La rencontre de deux artistes
Artiste complète — comédienne, chanteuse et danseuse — Maria Laura Baccarini a fait ses armes dans la comédie musicale, interprétant sur les scènes du monde les grands rôles du répertoire américain. Sa curiosité l’a menée très vite hors des sentiers balisés : collaborations avec des créateurs (Lambert Wilson, Régis Huby, Stephan Oliva, l’Orchestre national de jazz…) et projets personnels témoignent d’un goût constant pour le jeu scénique et la puissance des mots. Sur scène, sa voix se fait tour à tour théâtrale, fragile ou mordante ; ses arrangements dévoilent une attention fine aux textes et à leur sensualité rythmique.
À ses côtés, Hélène Labarrière inscrit la création dans une langue musicale et corporelle profondément ouverte. Contrebassiste à l’imaginaire foisonnant, son parcours traverse le jazz, l’improvisation, la musique contemporaine, les musiques traditionnelles et la chanson réaliste, jusqu’au théâtre engagé et au slam. Son jeu — à la fois souple, percussif et inventif — réinvente le rôle de la contrebasse : elle n’accompagne pas seulement, elle raconte, répond, et parfois prend le lead mélodique ou discursif.
La force poétique des textes
Ensemble, Baccarini et Labarrière tissent un duo qui mêle la dramaturgie vocale à un monde sonore riche d’improvisations et d’arrangements subtils. Le répertoire choisi, hommage à Fabrizio De André, porte une charge narrative et sociale — regard sur les marginaux, critique de la corruption, peur de la différence — que les deux musiciennes transforment en matière scénique et musicale. L’enjeu de la création est de préserver la force poétique des textes tout en ouvrant des espaces sonores inédits : silences, éclats instrumentaux, dialogues improvisés et réarrangements qui font basculer la chanson vers le théâtre et le jazz.

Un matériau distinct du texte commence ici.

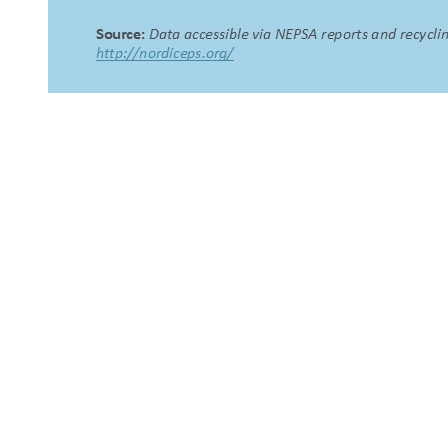
About Us
NEPSA — Nordic EPS Alliance. As the collective voice of
Nordic EPS associations and companies, we contribute
evidence-based perspectives on EPS to policy discussions
on circular economy targets and international
agreements.
Nordic EPS Alliance c/o Plastindustrien,
Vesterbrogade 1E, 3. 1620 København V
E-mail: info@eps-airpop.dk
Phone: +45-20 92 76 54
Time: Mon-Fri : 10:00am-3:00pm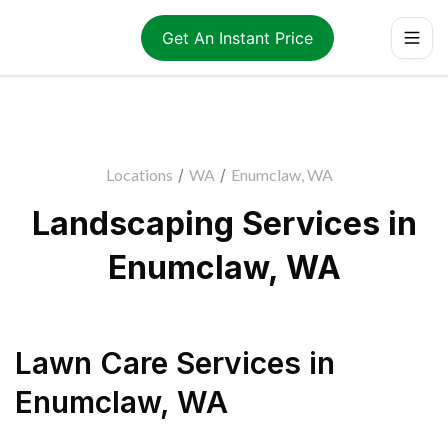
Get An Instant Price
Locations
/
WA
/
Enumclaw, WA
Landscaping Services in
Enumclaw, WA
Lawn Care Services
in
Enumclaw
,
WA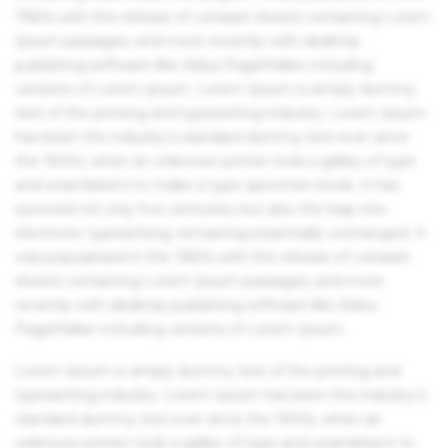
1960s with the release of Letraset sheets containing Lorem
Ipsum passages, and more recently with desktop
publishing software like Aldus PageMaker including
versions of Lorem Ipsum. Lorem Ipsum is simply dummy
text of the printing and typesetting industry. Lorem Ipsum
has been the industry's standard dummy text ever since
the 1500s, when an unknown printer took a galley of type
and scrambled it to make a type specimen book. It has
survived not only five centuries, but also the leap into
electronic typesetting, remaining essentially unchanged. It
was popularised in the 1960s with the release of Letraset
sheets containing Lorem Ipsum passages, and more
recently with desktop publishing software like Aldus
PageMaker including versions of Lorem Ipsum.
Lorem Ipsum is simply dummy text of the printing and
typesetting industry. Lorem Ipsum has been the industry's
standard dummy text ever since the 1500s, when an
unknown printer took a galley of type and scrambled it to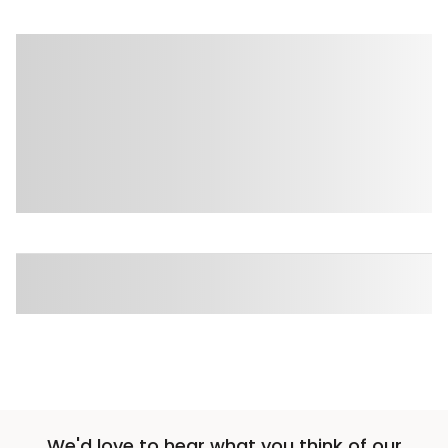
We'd love to hear what you think of our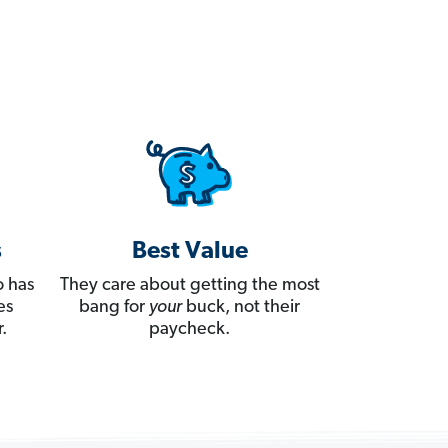
s
Best Value
 has
They care about getting the most
es
bang for
your
buck, not their
.
paycheck.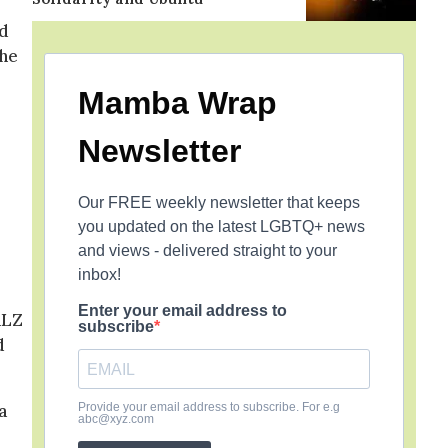
ad
the
Mamba Wrap
Newsletter
Our FREE weekly newsletter that keeps
you updated on the latest LGBTQ+ news
and views - delivered straight to your
inbox!
Enter your email address to
ALZ
subscribe
d
a
Provide your email address to subscribe. For e.g
abc@xyz.com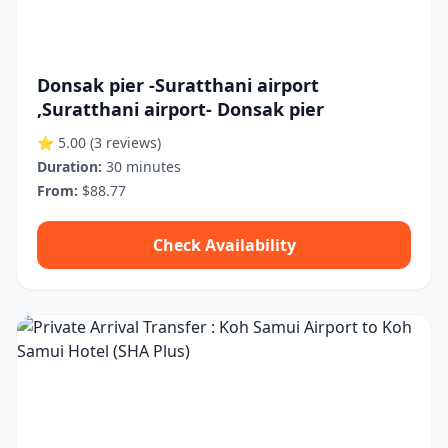
Donsak pier -Suratthani airport
,Suratthani airport- Donsak pier
⭐ 5.00
(3 reviews)
Duration:
30 minutes
From:
$88.77
Check Availability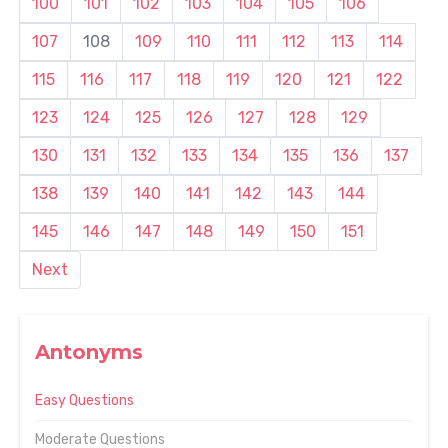
100
101
102
103
104
105
106
107
108
109
110
111
112
113
114
115
116
117
118
119
120
121
122
123
124
125
126
127
128
129
130
131
132
133
134
135
136
137
138
139
140
141
142
143
144
145
146
147
148
149
150
151
Next
Antonyms
Easy Questions
Moderate Questions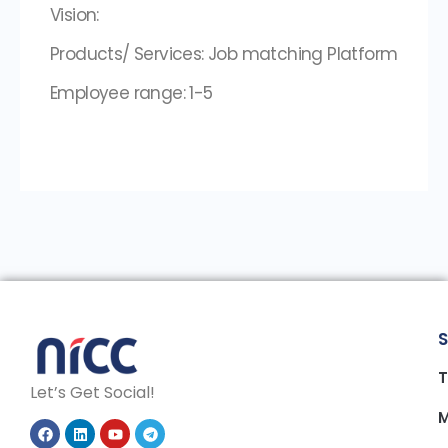
Vision:
Products/ Services: Job matching Platform
Employee range: 1-5
S
T
Let’s Get Social!
M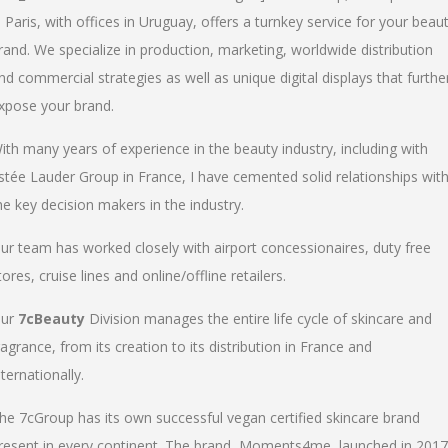
n Paris, with offices in Uruguay, offers a turnkey service for your beau
rand. We specialize in production, marketing, worldwide distribution
nd commercial strategies as well as unique digital displays that furthe
xpose your brand.
ith many years of experience in the beauty industry, including with
stée Lauder Group in France, I have cemented solid relationships wit
he key decision makers in the industry.
ur team has worked closely with airport concessionaires, duty free
tores, cruise lines and online/offline retailers.
ur
7cBeauty
Division manages the entire life cycle of skincare and
ragrance, from its creation to its distribution in France and
nternationally.
he 7cGroup has its own successful vegan certified skincare brand
resent in every continent. The brand, Moments4me, launched in 2017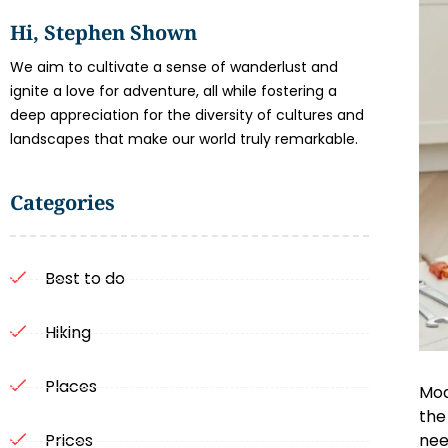
Hi, Stephen Shown
We aim to cultivate a sense of wanderlust and
ignite a love for adventure, all while fostering a
deep appreciation for the diversity of cultures and
landscapes that make our world truly remarkable.
Categories
Best to do
Hiking
Places
Mod
the
nee
Prices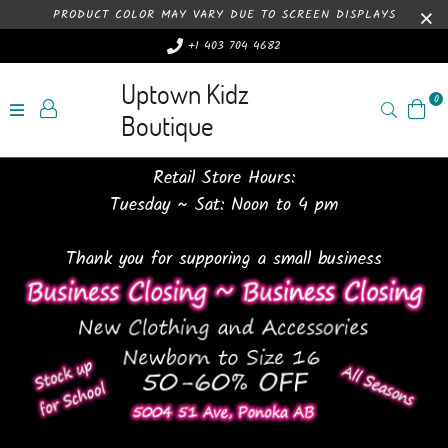
PRODUCT COLOR MAY VARY DUE TO SCREEN DISPLAYS
+1 403 704 4682
Uptown Kidz
0
Search
Boutique
Retail Store Hours:
Tuesday ~ Sat: Noon to 4 pm
Thank you for supporing a small business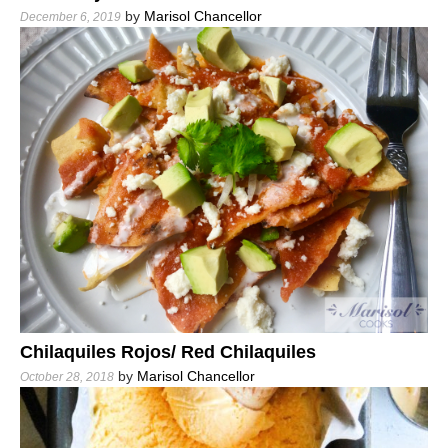
by
Marisol Chancellor
December 6, 2019
Chilaquiles Rojos/ Red Chilaquiles
by
Marisol Chancellor
October 28, 2018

A forza di essere vento est une création qui promet une traversée à la fois musicale et politique : venez écouter comment deux femmes-artistes réinventent la mémoire et la colère des chansons pour les rendre résolument présentes.
Fabrizio De André
Fabrizio De André (Genova, 18 février 1940 – Milan, 11 janvier 1999) est l’un des plus grands auteur·e·s-compositeur·rice·s italien·ne·s, figure centrale de la « scuola genovese » des cantautori.
D’abord guitariste de jazz, il devient chanteur dans les années 1960 et mêle dès ses premiers albums influences folk, blues, musiques méditerranéennes et expérimentations — donnant à ses textes une richesse littéraire qui a souvent été comparée à de la poésie.
Reconnu pour son regard sur les marginaux, les exclus et les injustices sociales, De André a raconté des histoires de prostitution, d’errance et de rébellion avec un réalisme cru et une grande humanité ; ses thèmes (la marginalité, la corruption, la peur de la différence) conservent une forte actualité.
Parmi ses œuvres majeures figurent des chansons emblématiques comme « La canzone di Marinella » et l’album méditerranéen « Creuza de mä » (1984), souvent cité comme chef-d’œuvre de world music.Son influence est telle que ses paroles sont étudiées et citées dans des anthologies, et son œuvre continue d’inspirer de nombreuses reprises et réinterprétations en Italie et à l’étranger.